The consequences of this are profound. Financing costs climb because lenders demand higher returns to compensate for political risk. Some investors exit markets entirely. Supply chains that require long-term stability wither. Skilled workers migrate to jurisdictions where their projects are not subject to sudden ideological reversals. The overall pace of infrastructure deployment slows. Consumers end up paying more for less reliable systems. The ripple effects move far beyond the immediate jurisdiction. Ontario’s retroactive cancellations are still cited internationally as a case study in political risk. Alberta’s moratorium has already become a standard warning in investment analyses. Texas’s SB 715 is regularly noted as evidence of political hostility that could resurface in future sessions. The Ørsted case will now be referenced whenever global financiers discuss the stability of United States offshore wind.

The message to capital markets could not be clearer. Under populist conservative administrations, contracts cannot be assumed to hold if they clash with political ideology. What begins with renewables may not end there. A government willing to intervene retroactively against wind or solar is demonstrating its willingness to override contracts wherever it sees fit. That is not just an attack on clean energy. It is an attack on the foundational principle that contracts are binding, predictable, and enforceable. Once that principle erodes, the economic costs multiply.

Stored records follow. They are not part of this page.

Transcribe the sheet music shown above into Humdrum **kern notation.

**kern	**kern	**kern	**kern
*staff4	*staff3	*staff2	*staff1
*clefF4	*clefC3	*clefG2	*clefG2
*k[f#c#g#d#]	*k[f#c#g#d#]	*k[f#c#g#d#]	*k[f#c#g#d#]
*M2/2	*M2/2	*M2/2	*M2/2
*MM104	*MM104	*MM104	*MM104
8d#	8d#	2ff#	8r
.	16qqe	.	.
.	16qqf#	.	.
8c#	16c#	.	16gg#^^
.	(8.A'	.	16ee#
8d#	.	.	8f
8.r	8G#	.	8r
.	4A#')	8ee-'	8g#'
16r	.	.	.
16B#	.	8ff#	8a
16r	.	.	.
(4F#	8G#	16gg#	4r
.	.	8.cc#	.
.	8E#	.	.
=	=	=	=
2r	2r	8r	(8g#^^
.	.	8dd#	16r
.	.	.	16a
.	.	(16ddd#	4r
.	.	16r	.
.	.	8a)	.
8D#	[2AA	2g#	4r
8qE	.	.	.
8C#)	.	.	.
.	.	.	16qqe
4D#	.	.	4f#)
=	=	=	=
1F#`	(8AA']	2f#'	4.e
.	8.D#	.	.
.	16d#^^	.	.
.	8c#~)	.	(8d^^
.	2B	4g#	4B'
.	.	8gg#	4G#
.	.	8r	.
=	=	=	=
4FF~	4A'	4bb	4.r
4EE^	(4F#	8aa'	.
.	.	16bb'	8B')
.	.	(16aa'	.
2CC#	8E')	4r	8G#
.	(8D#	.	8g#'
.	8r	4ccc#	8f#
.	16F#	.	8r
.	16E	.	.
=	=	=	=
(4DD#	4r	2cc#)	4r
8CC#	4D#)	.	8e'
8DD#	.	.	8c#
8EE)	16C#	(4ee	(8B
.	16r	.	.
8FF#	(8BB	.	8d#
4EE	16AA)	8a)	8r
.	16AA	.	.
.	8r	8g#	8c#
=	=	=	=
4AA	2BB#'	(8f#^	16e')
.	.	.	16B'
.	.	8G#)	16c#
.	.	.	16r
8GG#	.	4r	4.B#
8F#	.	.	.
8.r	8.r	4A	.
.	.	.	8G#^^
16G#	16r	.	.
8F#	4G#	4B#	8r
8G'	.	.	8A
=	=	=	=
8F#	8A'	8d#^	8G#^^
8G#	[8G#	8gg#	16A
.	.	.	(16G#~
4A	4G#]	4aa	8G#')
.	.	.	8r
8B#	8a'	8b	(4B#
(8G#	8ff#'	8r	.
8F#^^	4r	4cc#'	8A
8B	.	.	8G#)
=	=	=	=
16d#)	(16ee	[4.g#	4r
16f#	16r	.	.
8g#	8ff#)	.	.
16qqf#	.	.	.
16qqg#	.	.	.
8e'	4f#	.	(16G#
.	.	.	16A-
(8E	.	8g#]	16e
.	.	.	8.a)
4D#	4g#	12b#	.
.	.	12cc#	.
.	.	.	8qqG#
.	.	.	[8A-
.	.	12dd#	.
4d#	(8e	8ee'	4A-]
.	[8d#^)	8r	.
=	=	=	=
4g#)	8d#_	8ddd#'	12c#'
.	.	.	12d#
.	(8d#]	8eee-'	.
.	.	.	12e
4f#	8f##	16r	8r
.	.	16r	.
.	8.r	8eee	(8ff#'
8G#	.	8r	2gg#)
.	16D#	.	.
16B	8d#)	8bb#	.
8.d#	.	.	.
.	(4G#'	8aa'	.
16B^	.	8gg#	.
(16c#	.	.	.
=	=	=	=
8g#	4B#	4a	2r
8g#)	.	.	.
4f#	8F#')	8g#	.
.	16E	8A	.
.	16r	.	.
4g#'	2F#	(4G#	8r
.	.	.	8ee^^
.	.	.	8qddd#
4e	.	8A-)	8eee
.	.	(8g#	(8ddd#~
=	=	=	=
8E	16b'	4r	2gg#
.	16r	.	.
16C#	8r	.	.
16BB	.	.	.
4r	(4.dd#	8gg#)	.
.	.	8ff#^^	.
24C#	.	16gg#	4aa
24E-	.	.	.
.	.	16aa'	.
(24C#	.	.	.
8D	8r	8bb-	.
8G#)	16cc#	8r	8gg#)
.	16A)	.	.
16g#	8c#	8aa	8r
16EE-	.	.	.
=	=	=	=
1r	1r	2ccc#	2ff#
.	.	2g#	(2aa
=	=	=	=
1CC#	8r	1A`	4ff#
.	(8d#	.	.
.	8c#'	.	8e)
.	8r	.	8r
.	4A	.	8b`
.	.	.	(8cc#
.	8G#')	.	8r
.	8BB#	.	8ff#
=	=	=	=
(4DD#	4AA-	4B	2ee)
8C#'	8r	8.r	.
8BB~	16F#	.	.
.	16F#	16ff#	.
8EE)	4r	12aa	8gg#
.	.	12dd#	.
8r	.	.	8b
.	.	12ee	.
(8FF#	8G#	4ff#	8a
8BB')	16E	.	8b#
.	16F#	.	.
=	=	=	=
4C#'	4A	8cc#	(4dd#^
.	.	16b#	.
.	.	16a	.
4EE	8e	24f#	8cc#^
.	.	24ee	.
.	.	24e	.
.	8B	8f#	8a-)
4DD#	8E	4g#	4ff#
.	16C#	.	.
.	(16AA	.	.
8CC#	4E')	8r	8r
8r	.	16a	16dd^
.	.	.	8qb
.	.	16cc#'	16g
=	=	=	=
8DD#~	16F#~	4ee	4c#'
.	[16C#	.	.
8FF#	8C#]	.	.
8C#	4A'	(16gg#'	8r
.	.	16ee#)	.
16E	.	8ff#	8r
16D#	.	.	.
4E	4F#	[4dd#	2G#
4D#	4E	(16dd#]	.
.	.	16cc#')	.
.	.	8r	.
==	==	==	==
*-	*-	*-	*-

The energy transition depends on the steady mobilization of private capital into projects with lifespans of decades. Without confidence that contracts will be honored regardless of politics, that capital dries up or becomes vastly more expensive. The same holds true for other sectors that require long-term investment. The burning of contracts, like the burning of books, undermines trust, spreads fear, and signals that ideology is more important than the future. The Ørsted case, like Ontario’s cancellations, Alberta’s moratorium, and Texas’s threatened retroactive mandates, shows how quickly decades of progress can be undone when governments put politics ahead of law. That should worry anyone who cares not just about clean energy, but about the integrity of the entire economic system.